= SOURCE DOCUMENT =

"""

17 Girls (2011)
17 Girls (2011)
There’s a sociological
theory regarding the positive consequences of gossip even if, and perhaps most
explicitly if, the gossip story isn’t entirely, factually, correct. The idea is
that the gossip serves as moral fables providing a short-hand of acceptable
norms, which kind of activism can heal wounds, what sins are to be most quickly
forgiven, and which sins will never be. This theory isn’t about the
consequences of gossip on its target, but how it shapes the future choices of
the listener.
I understand the idea,
but I don’t buy it. What I do buy is that when these allegedly-true fables of
gossip are translated to more-honest fictions, fine things can happen.

"""

= GIVEN INFORMATION =

"""

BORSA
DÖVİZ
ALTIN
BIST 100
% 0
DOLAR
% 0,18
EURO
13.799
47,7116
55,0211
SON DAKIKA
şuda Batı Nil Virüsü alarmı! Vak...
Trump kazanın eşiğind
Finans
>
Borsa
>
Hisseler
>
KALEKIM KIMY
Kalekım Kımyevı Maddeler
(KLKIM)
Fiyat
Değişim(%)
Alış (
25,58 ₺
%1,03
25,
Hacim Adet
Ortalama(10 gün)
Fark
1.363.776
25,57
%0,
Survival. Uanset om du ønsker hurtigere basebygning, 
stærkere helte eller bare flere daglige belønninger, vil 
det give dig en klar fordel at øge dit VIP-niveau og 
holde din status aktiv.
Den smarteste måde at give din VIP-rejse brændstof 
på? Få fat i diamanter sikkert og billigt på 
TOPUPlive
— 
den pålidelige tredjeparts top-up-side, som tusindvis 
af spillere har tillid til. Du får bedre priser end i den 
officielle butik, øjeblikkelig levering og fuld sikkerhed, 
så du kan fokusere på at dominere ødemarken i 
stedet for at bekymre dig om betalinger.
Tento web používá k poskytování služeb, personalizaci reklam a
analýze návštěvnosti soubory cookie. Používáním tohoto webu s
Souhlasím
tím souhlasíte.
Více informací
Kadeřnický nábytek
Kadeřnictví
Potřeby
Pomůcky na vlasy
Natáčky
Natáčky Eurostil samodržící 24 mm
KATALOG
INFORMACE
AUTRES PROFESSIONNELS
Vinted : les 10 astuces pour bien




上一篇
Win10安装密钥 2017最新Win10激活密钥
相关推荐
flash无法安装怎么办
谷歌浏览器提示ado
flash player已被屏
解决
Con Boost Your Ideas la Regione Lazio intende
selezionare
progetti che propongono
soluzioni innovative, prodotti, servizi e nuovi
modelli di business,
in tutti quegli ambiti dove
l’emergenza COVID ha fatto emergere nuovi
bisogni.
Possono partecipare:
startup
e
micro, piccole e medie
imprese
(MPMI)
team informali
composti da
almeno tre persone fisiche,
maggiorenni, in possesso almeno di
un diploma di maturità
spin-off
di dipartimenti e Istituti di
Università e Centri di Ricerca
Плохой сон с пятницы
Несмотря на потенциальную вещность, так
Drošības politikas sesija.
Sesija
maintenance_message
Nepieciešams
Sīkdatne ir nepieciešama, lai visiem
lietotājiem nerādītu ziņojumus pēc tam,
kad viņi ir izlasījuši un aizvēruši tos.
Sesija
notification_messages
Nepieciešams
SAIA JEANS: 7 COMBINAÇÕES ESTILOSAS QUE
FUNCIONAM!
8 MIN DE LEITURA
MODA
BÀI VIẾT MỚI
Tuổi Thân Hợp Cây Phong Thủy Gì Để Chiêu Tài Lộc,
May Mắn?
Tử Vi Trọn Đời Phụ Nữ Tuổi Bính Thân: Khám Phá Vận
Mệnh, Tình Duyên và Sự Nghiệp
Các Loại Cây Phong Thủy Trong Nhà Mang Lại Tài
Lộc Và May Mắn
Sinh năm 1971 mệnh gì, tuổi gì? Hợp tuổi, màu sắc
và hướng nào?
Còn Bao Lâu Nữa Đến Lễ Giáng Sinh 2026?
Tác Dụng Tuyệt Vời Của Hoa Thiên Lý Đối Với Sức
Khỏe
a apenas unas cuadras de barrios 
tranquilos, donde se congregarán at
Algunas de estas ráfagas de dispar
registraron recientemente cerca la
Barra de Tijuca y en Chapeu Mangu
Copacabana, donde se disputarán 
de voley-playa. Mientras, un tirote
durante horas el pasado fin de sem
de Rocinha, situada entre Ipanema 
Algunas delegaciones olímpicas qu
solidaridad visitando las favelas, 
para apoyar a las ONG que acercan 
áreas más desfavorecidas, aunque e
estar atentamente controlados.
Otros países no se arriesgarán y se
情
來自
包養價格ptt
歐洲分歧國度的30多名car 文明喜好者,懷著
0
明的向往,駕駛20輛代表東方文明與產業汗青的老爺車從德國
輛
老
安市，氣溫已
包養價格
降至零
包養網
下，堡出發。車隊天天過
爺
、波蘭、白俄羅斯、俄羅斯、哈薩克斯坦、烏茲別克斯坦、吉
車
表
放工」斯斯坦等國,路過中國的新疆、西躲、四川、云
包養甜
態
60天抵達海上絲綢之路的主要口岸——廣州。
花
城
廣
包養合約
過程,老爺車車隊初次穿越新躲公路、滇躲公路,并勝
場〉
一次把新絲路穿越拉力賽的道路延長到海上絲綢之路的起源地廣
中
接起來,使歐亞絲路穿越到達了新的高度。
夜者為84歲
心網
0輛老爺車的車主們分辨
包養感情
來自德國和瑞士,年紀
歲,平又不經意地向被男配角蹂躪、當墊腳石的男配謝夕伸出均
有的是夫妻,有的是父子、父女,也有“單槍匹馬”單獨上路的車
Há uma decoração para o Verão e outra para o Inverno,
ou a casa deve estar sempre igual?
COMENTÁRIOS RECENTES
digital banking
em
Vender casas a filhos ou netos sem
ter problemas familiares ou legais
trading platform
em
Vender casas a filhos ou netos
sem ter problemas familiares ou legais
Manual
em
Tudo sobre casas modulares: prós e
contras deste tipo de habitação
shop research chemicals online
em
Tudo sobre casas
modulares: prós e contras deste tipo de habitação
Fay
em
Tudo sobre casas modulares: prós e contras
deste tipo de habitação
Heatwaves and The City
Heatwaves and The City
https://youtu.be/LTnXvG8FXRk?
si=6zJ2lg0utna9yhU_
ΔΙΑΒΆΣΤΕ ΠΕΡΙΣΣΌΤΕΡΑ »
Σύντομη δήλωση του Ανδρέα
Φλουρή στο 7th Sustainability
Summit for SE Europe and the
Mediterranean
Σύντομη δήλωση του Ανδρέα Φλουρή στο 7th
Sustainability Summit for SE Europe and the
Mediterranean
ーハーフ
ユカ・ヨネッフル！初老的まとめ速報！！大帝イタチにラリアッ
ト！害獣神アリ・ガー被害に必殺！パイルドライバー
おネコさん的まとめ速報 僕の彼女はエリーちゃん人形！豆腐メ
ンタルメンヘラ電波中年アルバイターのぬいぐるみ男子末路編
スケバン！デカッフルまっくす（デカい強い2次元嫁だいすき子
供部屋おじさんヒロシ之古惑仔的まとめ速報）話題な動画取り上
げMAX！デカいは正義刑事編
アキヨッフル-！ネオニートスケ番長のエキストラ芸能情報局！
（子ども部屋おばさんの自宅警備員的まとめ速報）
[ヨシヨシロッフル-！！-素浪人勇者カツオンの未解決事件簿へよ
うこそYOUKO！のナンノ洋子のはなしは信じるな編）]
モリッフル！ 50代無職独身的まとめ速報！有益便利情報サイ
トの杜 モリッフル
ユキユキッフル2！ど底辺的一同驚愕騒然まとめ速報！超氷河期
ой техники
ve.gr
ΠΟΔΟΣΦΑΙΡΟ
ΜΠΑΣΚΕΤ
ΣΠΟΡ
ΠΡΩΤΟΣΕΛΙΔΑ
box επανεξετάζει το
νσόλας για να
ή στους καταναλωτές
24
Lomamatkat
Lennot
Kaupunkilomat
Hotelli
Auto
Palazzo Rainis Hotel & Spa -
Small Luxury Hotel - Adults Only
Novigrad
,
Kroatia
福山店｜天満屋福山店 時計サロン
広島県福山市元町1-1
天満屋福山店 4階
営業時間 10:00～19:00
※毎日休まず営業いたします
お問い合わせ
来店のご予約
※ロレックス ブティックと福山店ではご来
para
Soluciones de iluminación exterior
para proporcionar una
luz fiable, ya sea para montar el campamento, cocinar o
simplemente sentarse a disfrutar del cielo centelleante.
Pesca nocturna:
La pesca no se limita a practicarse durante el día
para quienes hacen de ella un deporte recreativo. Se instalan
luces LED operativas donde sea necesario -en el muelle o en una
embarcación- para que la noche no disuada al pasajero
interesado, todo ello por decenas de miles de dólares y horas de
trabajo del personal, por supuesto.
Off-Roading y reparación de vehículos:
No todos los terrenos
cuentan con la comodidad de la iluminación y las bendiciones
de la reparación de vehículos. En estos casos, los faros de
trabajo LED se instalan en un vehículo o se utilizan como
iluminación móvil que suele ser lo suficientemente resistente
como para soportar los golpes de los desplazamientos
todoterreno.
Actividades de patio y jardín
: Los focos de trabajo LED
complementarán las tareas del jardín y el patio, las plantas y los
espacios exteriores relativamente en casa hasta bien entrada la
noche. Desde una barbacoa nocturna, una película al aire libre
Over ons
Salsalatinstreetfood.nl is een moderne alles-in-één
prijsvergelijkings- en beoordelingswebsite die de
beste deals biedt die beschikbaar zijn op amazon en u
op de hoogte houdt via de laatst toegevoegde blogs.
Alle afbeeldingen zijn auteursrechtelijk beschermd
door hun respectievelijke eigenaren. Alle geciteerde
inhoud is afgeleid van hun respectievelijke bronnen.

"""

= ACTION ITEM =
List every hyphenated word in the passage on 17 Girls (2011). The rows are not needed here.

= ANSWER SECTION =
short-hand
allegedly-true
more-honest